Dataset excerpt:
◇ ◇ ◇ ◇ ◇ ◇ ◇

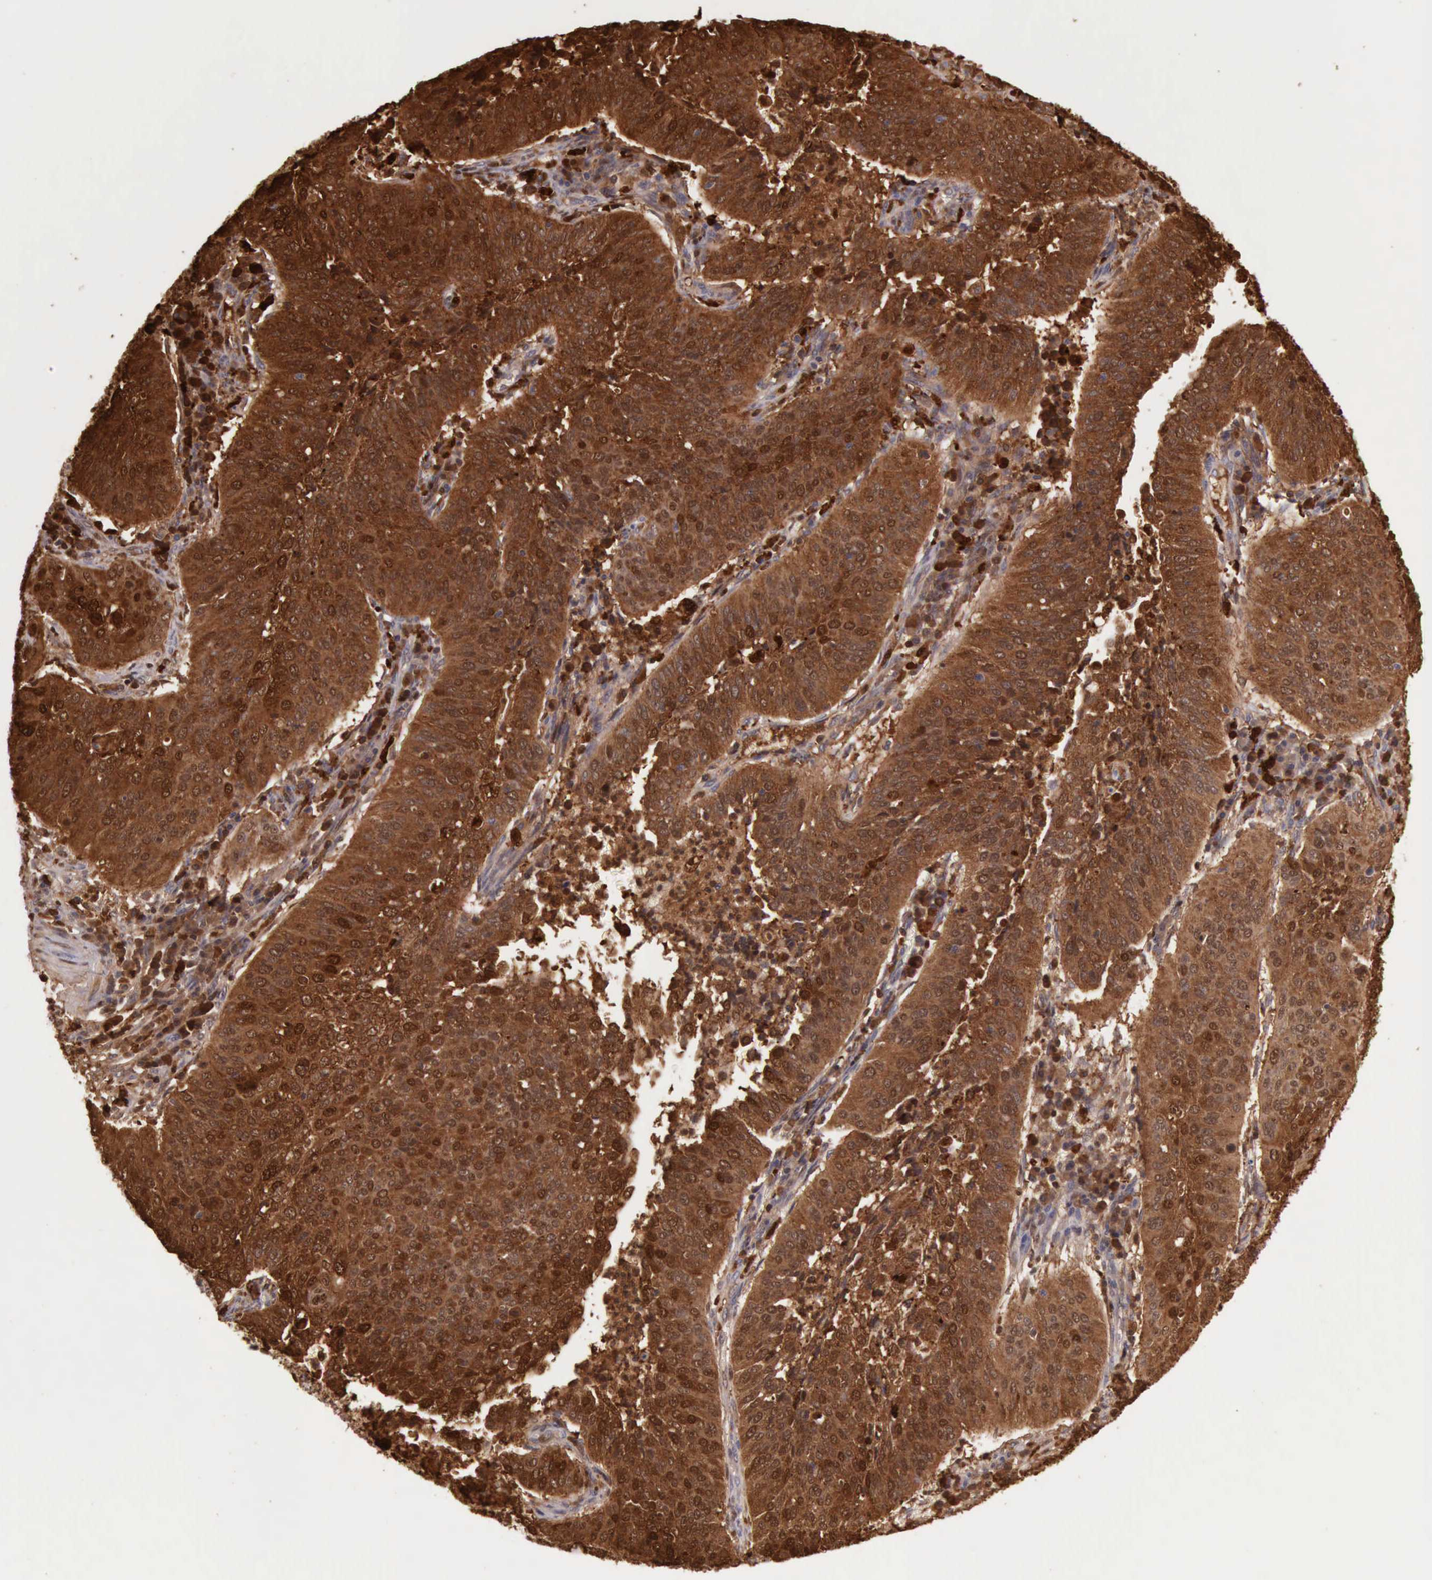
{"staining": {"intensity": "strong", "quantity": ">75%", "location": "cytoplasmic/membranous,nuclear"}, "tissue": "cervical cancer", "cell_type": "Tumor cells", "image_type": "cancer", "snomed": [{"axis": "morphology", "description": "Squamous cell carcinoma, NOS"}, {"axis": "topography", "description": "Cervix"}], "caption": "Brown immunohistochemical staining in cervical cancer displays strong cytoplasmic/membranous and nuclear expression in about >75% of tumor cells.", "gene": "CSTA", "patient": {"sex": "female", "age": 39}}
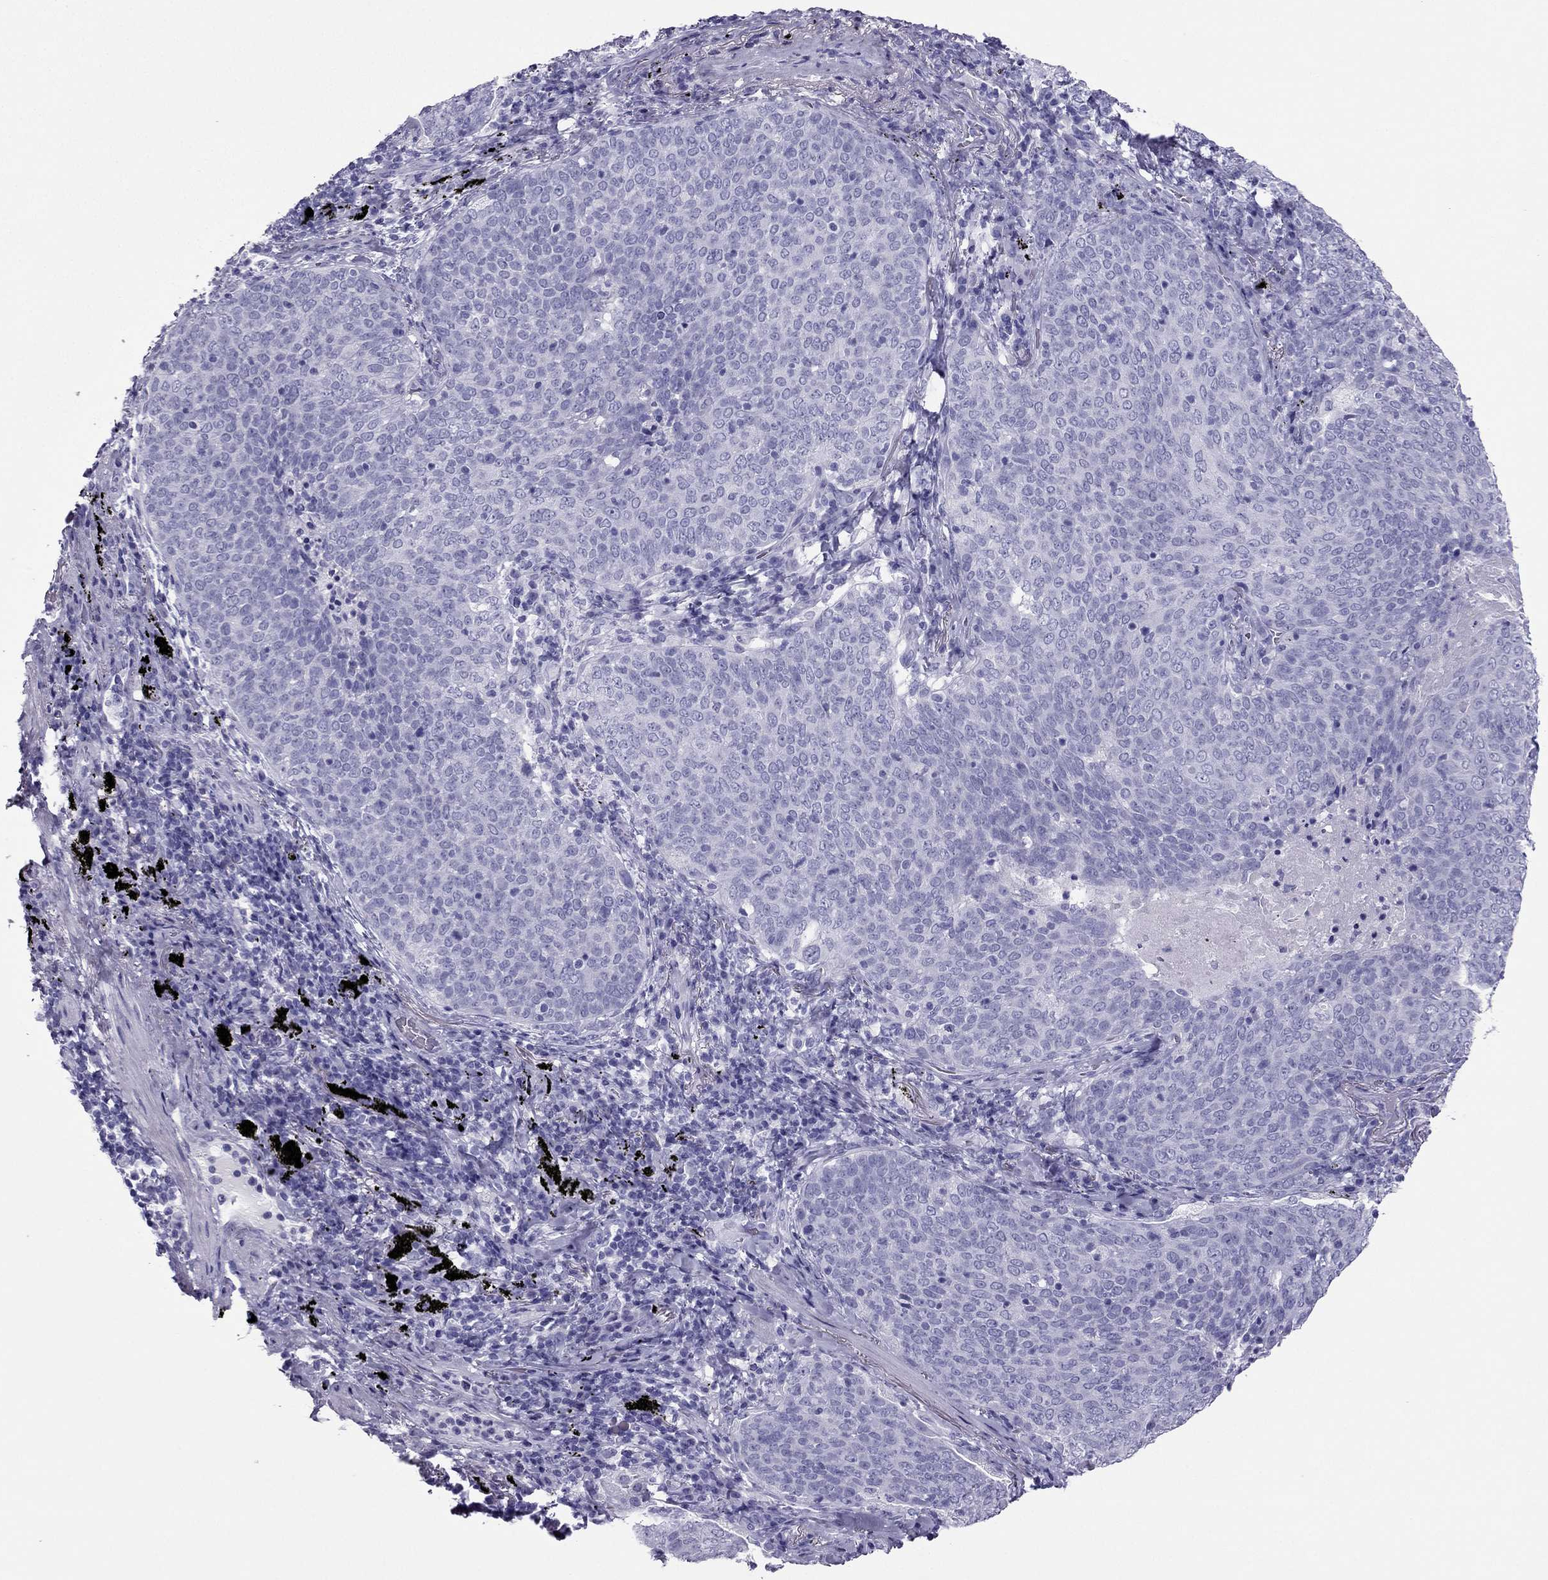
{"staining": {"intensity": "negative", "quantity": "none", "location": "none"}, "tissue": "lung cancer", "cell_type": "Tumor cells", "image_type": "cancer", "snomed": [{"axis": "morphology", "description": "Squamous cell carcinoma, NOS"}, {"axis": "topography", "description": "Lung"}], "caption": "Immunohistochemistry micrograph of neoplastic tissue: squamous cell carcinoma (lung) stained with DAB (3,3'-diaminobenzidine) demonstrates no significant protein staining in tumor cells.", "gene": "PDE6A", "patient": {"sex": "male", "age": 82}}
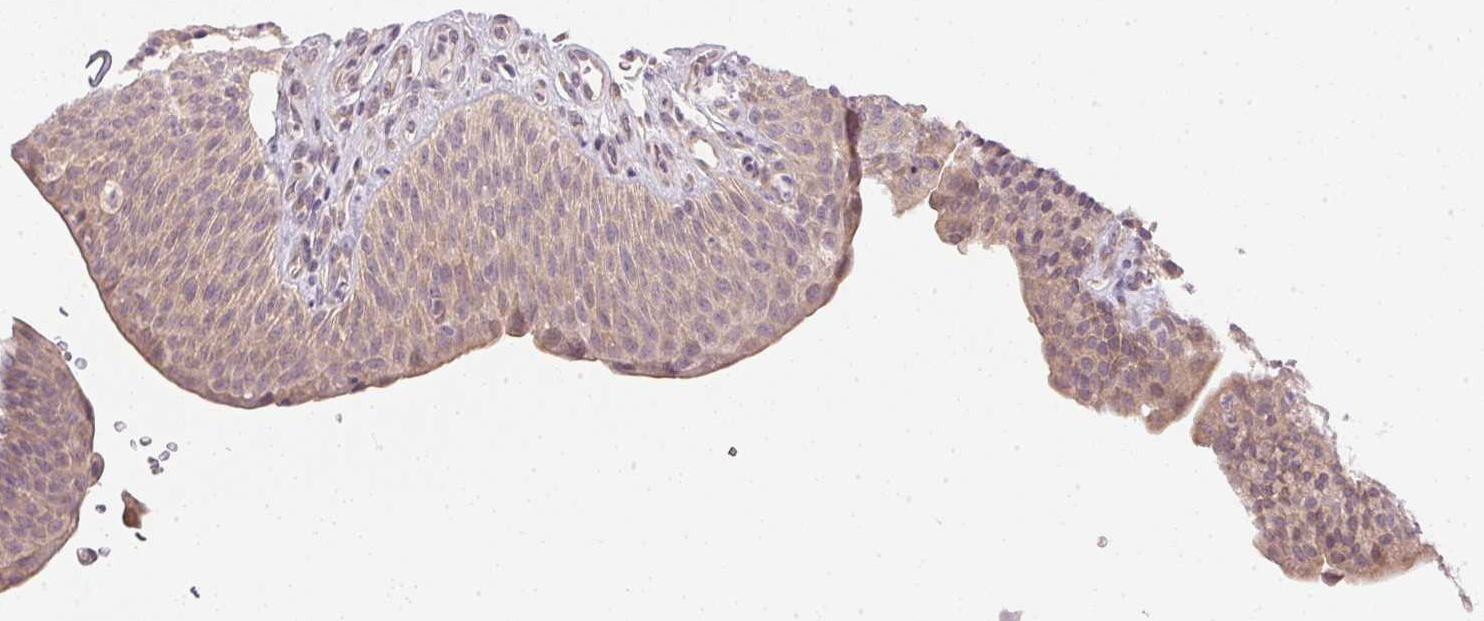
{"staining": {"intensity": "weak", "quantity": "25%-75%", "location": "cytoplasmic/membranous"}, "tissue": "urinary bladder", "cell_type": "Urothelial cells", "image_type": "normal", "snomed": [{"axis": "morphology", "description": "Normal tissue, NOS"}, {"axis": "topography", "description": "Urinary bladder"}, {"axis": "topography", "description": "Peripheral nerve tissue"}], "caption": "This is an image of immunohistochemistry (IHC) staining of benign urinary bladder, which shows weak staining in the cytoplasmic/membranous of urothelial cells.", "gene": "TTC23L", "patient": {"sex": "male", "age": 66}}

◇ ◇ ◇ ◇ ◇ ◇ ◇

Exercise prompt: Apart from the images, every line above needs to be printed again exactly.

Your solution:
{"staining": {"intensity": "strong", "quantity": ">75%", "location": "cytoplasmic/membranous,nuclear"}, "tissue": "cervical cancer", "cell_type": "Tumor cells", "image_type": "cancer", "snomed": [{"axis": "morphology", "description": "Squamous cell carcinoma, NOS"}, {"axis": "topography", "description": "Cervix"}], "caption": "Brown immunohistochemical staining in cervical cancer displays strong cytoplasmic/membranous and nuclear expression in about >75% of tumor cells.", "gene": "CSTA", "patient": {"sex": "female", "age": 39}}
{"staining": {"intensity": "negative", "quantity": "none", "location": "none"}, "tissue": "lung cancer", "cell_type": "Tumor cells", "image_type": "cancer", "snomed": [{"axis": "morphology", "description": "Squamous cell carcinoma, NOS"}, {"axis": "topography", "description": "Lung"}], "caption": "Immunohistochemistry micrograph of neoplastic tissue: squamous cell carcinoma (lung) stained with DAB (3,3'-diaminobenzidine) demonstrates no significant protein staining in tumor cells.", "gene": "PDE6A", "patient": {"sex": "male", "age": 82}}
{"staining": {"intensity": "weak", "quantity": "25%-75%", "location": "cytoplasmic/membranous"}, "tissue": "urinary bladder", "cell_type": "Urothelial cells", "image_type": "normal", "snomed": [{"axis": "morphology", "description": "Normal tissue, NOS"}, {"axis": "topography", "description": "Urinary bladder"}, {"axis": "topography", "description": "Peripheral nerve tissue"}], "caption": "This is an image of immunohistochemistry (IHC) staining of benign urinary bladder, which shows weak staining in the cytoplasmic/membranous of urothelial cells.", "gene": "TTC23L", "patient": {"sex": "male", "age": 66}}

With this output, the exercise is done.